§ SET PROBLEM
Please continue the passage about the Declaration of Independence, picking up after its last sentence, which quotes the preamble of the Constitution.

By far the most consequential document for government throughout all history is the Declaration of Independence.  The hitherto inexperienced benefits that enabled America to become the greatest nation on earth rest entirely upon the justification for displacing the rule of man with rule by impartial, God-honoring law.  The Declaration provided the philosophical basis for prohibiting actions by government officials that would interfere with citizen sovereignty under God.  The people who vote in secret and choose like-minded representatives determine the consensus for government action.  Adherence to "self-evident" truths that men are "endowed by their Creator" with "certain unalienable Rights" unleashed citizen creativity and independence from tyranny and trickery of authoritarians in and out of government.

 

On July 8, 1776, the Declaration was read in public for the first time, outside Independence Hall in Philadelphia, accompanied by the ringing of the Liberty Bell.  On August 2, 1776, the members of Congress signed the parchment copy.  It provides the logic and justification for the chain of authority described by Hamilton Albert Long as “man under God over government.”*  The Declaration and citizens' Bill of Rights, added later to the Constitution as the First Amendment, provides the fundamental God-honoring design for government, and the Constitution is the tool for implementing that design.

 

The purpose of government as a tool for, by, and of the people is spelled out in the preamble of the Constitution:  "We the People of the United States, in Order to form a more perfect Union, establish Justice, insure domestic Tranquility, provide for the common defense, promote the general Welfare [meaning common needs that do not conflict with the development of work ethic and personal self-reliance] and secure the Blessings of Liberty to ourselves and our Posterity, do ordain and establish this Constitution for the United States of America."

§ ENTRIES PROVIDED
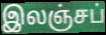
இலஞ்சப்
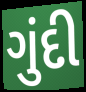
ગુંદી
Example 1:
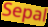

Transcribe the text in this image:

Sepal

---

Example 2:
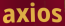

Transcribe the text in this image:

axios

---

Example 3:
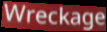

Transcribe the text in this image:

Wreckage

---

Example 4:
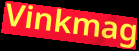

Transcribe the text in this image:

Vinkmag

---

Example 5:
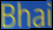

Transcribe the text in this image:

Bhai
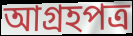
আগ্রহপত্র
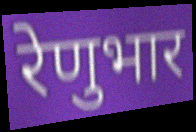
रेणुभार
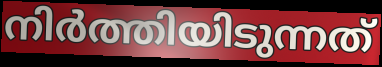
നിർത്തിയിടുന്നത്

--

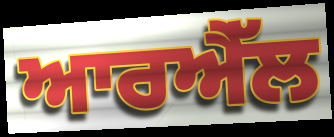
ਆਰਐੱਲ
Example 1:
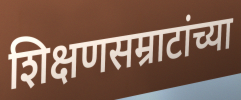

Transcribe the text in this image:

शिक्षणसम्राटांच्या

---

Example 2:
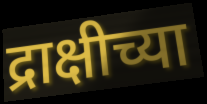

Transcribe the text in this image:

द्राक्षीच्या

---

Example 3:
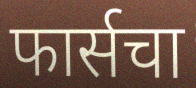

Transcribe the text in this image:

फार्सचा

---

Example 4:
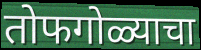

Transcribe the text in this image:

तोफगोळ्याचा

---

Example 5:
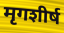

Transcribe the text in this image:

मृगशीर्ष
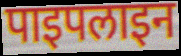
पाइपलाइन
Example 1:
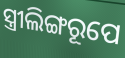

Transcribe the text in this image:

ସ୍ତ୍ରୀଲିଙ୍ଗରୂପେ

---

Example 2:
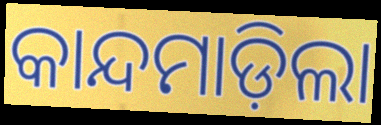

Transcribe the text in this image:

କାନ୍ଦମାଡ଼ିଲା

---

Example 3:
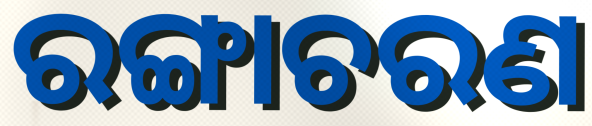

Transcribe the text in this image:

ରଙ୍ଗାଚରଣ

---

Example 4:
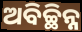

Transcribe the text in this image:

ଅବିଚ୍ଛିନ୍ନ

§ REPLY
One historian points out that the preamble contains seven action words:  form, establish, insure, provide, promote, secure, and ordain.  The Constitution concludes:  "Done in convention by the unanimous consent of the States present on the seventeenth day of September in the year of our Lord one thousand seven hundred and eighty-seven and of the independence [Declaration of Independence, founded upon the sovereignty of the benevolent God of creation and of the Bible] of the United States of America the twelfth [adopted twelve years earlier].  In witness whereof we have hereunto subscribed our names."

 

Until amended by the people, written law holds firm.  It includes the right of trial by one's own peers and the citizen grand jury.  The divine (God-given) right authorizes the people to petition government officials and, if need be, lawfully punish or remove them from office.  The strict boundaries included "no taxation without representation."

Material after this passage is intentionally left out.